**TASK BRIEF:**
When a line in the listing contains the string "down", pick it out and copy it.

**EXERCISE DATA:**
+---+

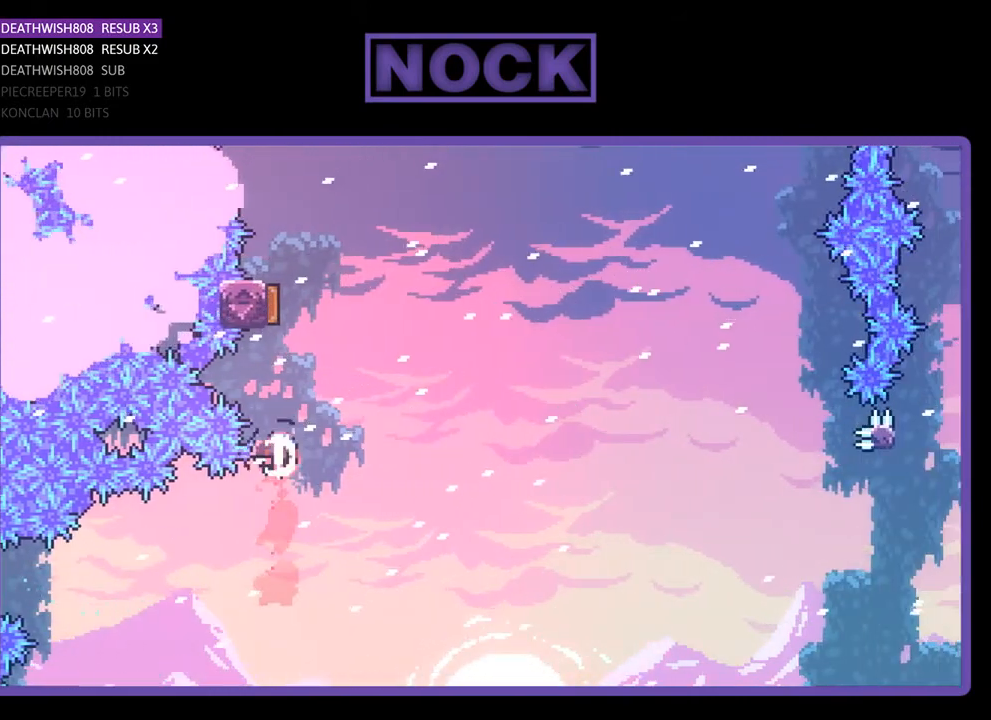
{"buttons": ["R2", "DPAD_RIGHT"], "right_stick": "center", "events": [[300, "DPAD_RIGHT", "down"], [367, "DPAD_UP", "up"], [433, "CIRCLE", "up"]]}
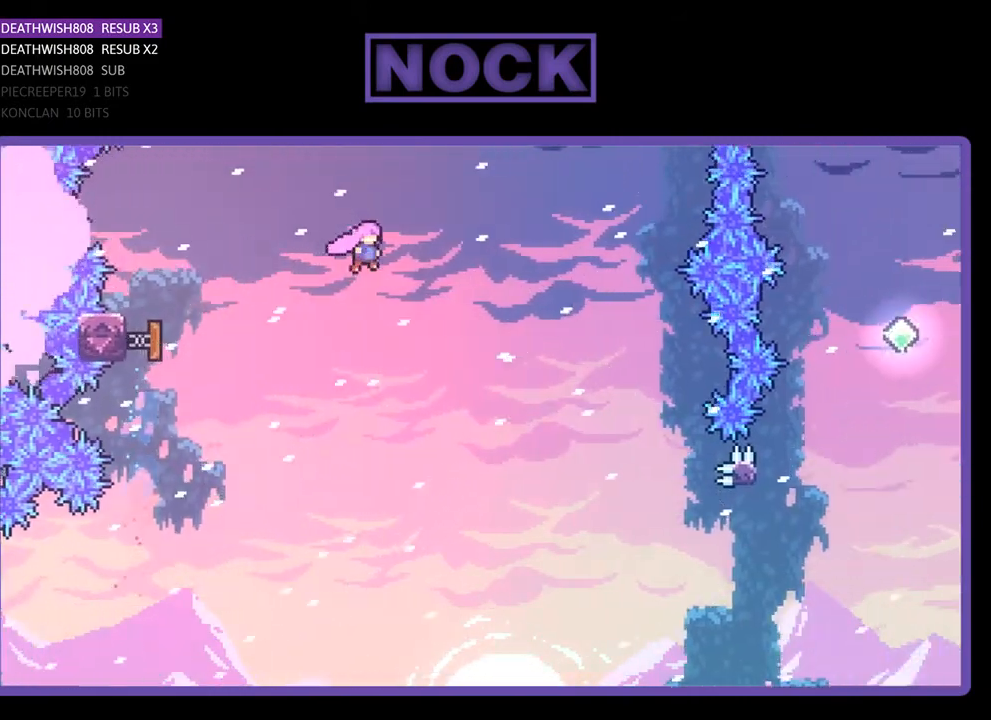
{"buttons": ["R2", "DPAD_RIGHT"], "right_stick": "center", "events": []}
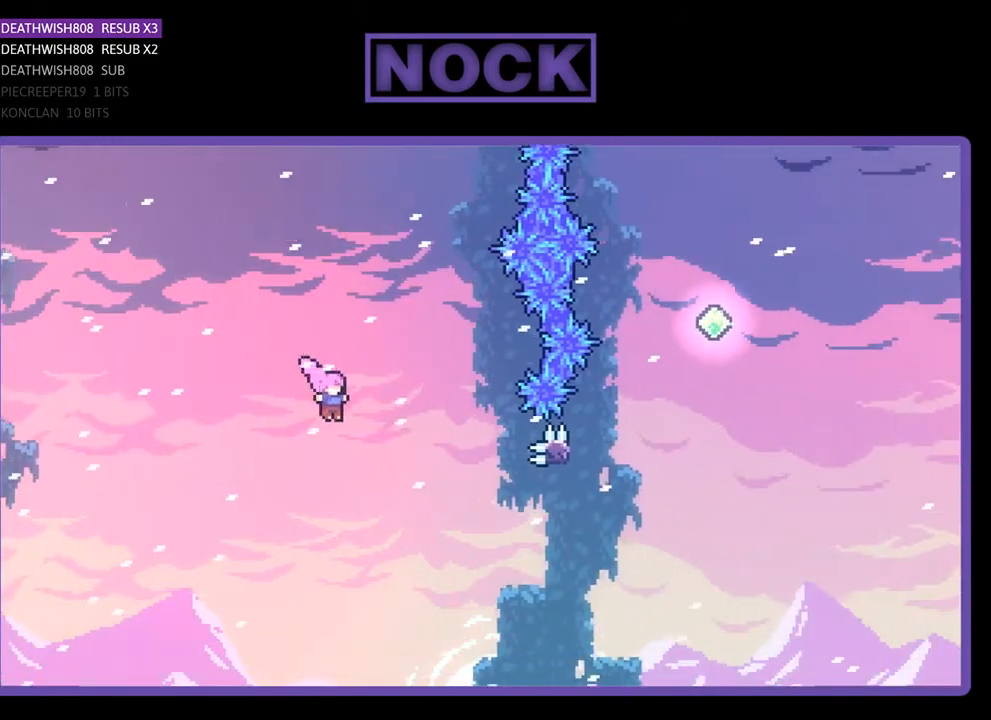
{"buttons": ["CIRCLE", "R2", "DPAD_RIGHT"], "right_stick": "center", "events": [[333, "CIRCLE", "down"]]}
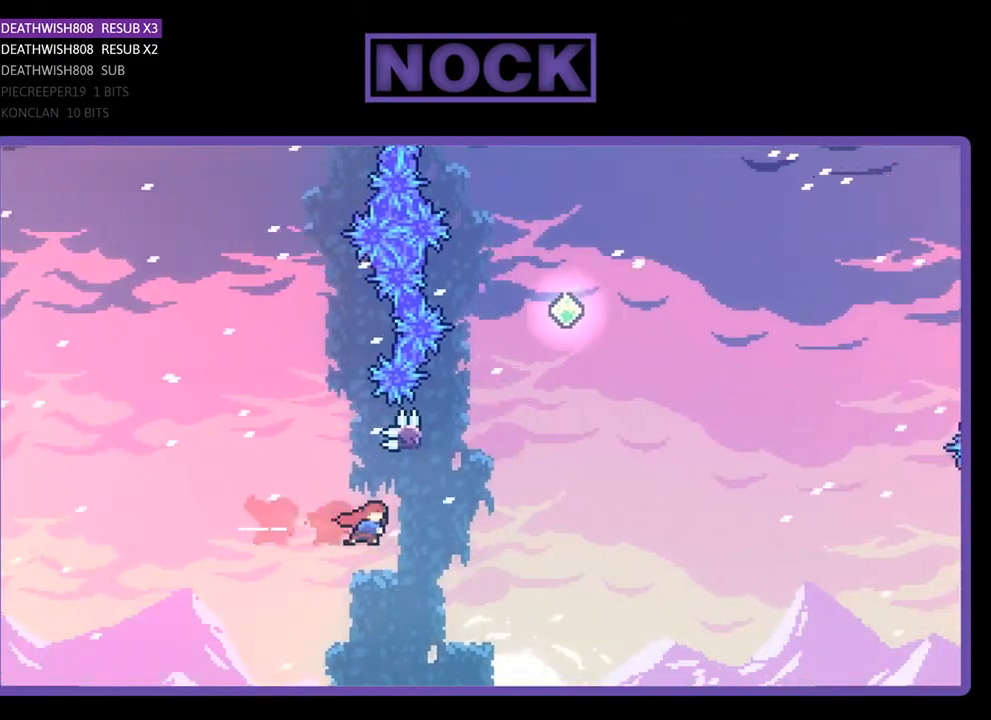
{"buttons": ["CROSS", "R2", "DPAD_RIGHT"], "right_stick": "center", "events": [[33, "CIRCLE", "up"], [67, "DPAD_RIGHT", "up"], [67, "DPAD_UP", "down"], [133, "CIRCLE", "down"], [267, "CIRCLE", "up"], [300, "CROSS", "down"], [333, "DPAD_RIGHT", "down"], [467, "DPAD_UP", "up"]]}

+---+

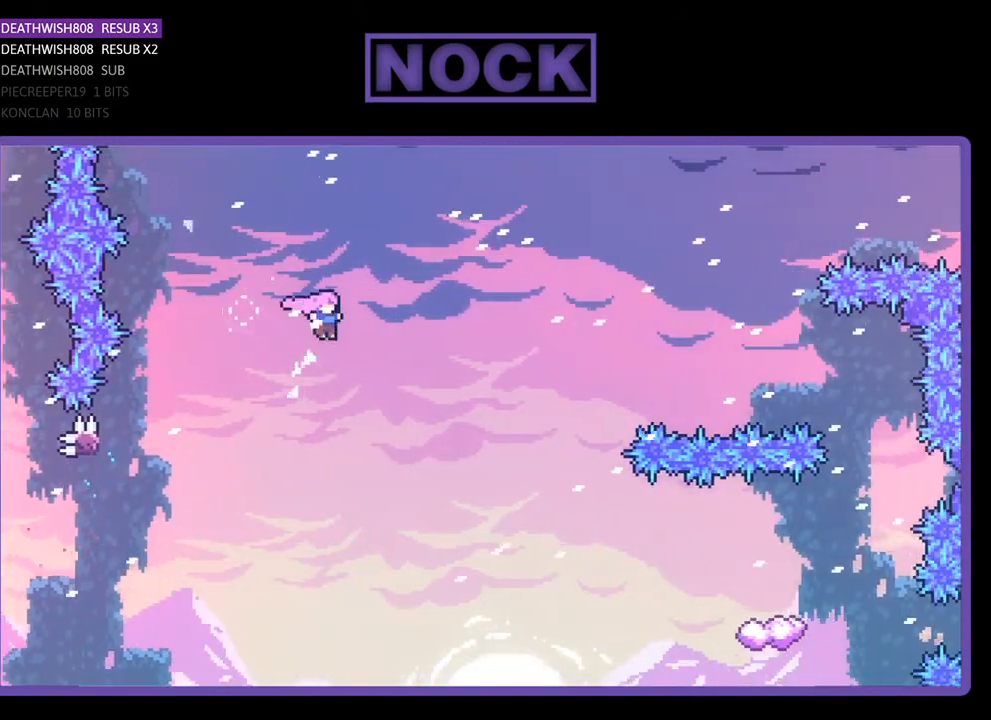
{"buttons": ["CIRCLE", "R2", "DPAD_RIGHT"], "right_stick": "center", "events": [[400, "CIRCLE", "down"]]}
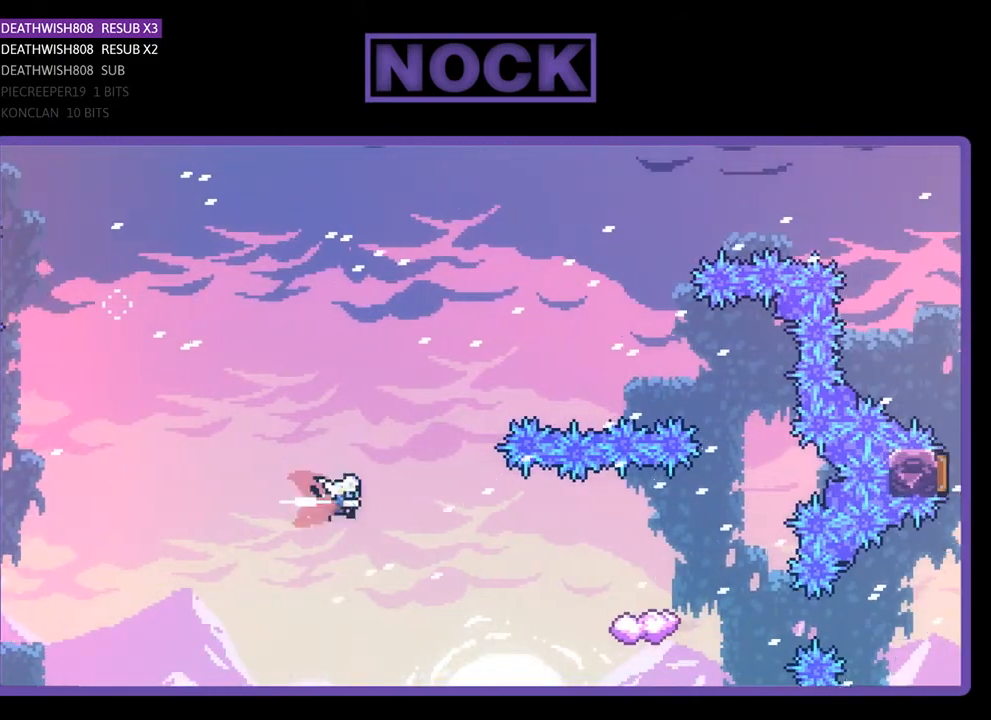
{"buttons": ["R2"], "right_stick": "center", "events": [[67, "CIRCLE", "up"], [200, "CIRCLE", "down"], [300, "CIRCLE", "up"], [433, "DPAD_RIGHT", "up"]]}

+---+

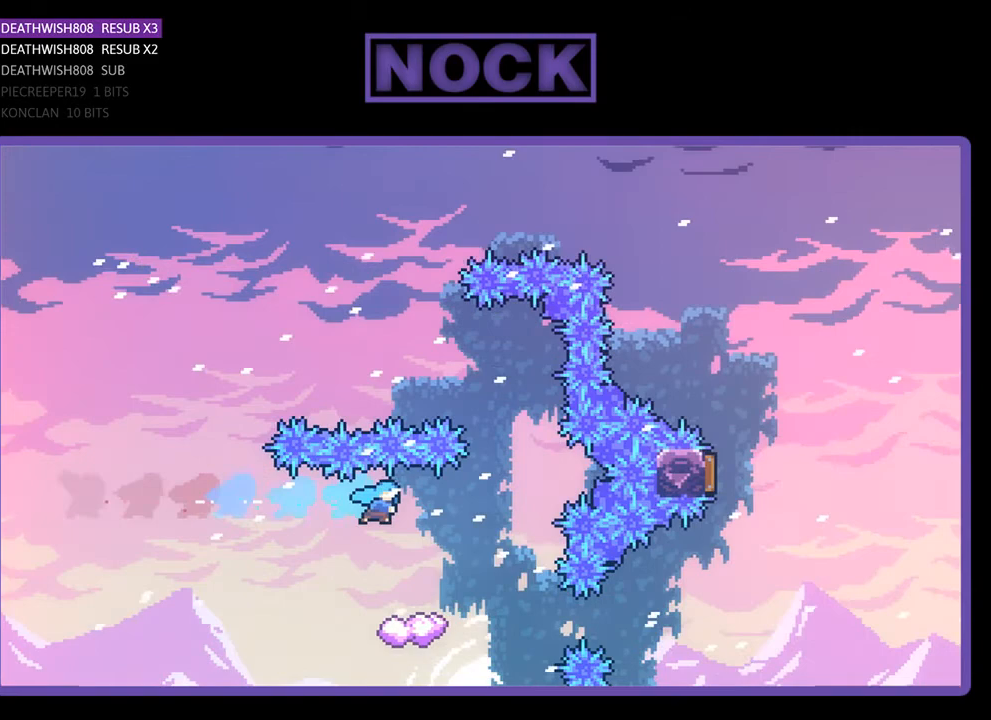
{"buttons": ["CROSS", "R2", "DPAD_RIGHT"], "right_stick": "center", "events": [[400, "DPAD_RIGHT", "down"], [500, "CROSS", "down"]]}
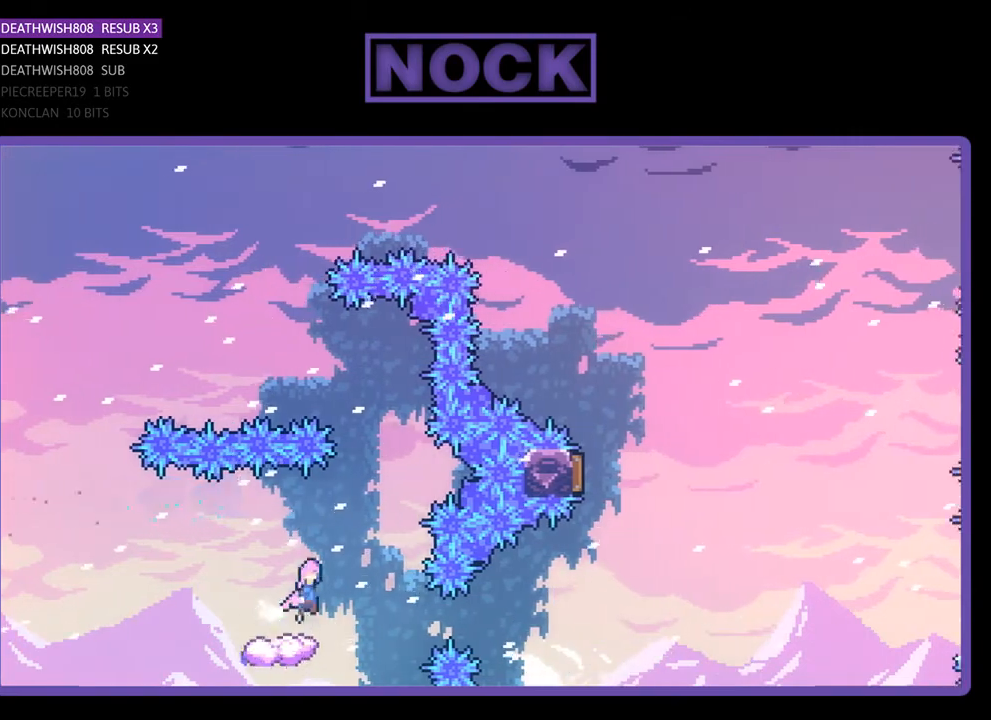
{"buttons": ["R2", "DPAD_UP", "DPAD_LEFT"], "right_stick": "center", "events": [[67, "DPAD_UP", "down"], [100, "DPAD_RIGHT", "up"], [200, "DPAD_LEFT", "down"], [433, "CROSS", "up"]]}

+---+

**SOLUTION TO THE PROBLEM:**
{"buttons": ["R2", "DPAD_RIGHT"], "right_stick": "center", "events": [[300, "DPAD_RIGHT", "down"], [367, "DPAD_UP", "up"], [433, "CIRCLE", "up"]]}
{"buttons": ["CIRCLE", "R2", "DPAD_RIGHT"], "right_stick": "center", "events": [[333, "CIRCLE", "down"]]}
{"buttons": ["CROSS", "R2", "DPAD_RIGHT"], "right_stick": "center", "events": [[33, "CIRCLE", "up"], [67, "DPAD_RIGHT", "up"], [67, "DPAD_UP", "down"], [133, "CIRCLE", "down"], [267, "CIRCLE", "up"], [300, "CROSS", "down"], [333, "DPAD_RIGHT", "down"], [467, "DPAD_UP", "up"]]}
{"buttons": ["CIRCLE", "R2", "DPAD_RIGHT"], "right_stick": "center", "events": [[400, "CIRCLE", "down"]]}
{"buttons": ["R2"], "right_stick": "center", "events": [[67, "CIRCLE", "up"], [200, "CIRCLE", "down"], [300, "CIRCLE", "up"], [433, "DPAD_RIGHT", "up"]]}
{"buttons": ["CROSS", "R2", "DPAD_RIGHT"], "right_stick": "center", "events": [[400, "DPAD_RIGHT", "down"], [500, "CROSS", "down"]]}
{"buttons": ["R2", "DPAD_UP", "DPAD_LEFT"], "right_stick": "center", "events": [[67, "DPAD_UP", "down"], [100, "DPAD_RIGHT", "up"], [200, "DPAD_LEFT", "down"], [433, "CROSS", "up"]]}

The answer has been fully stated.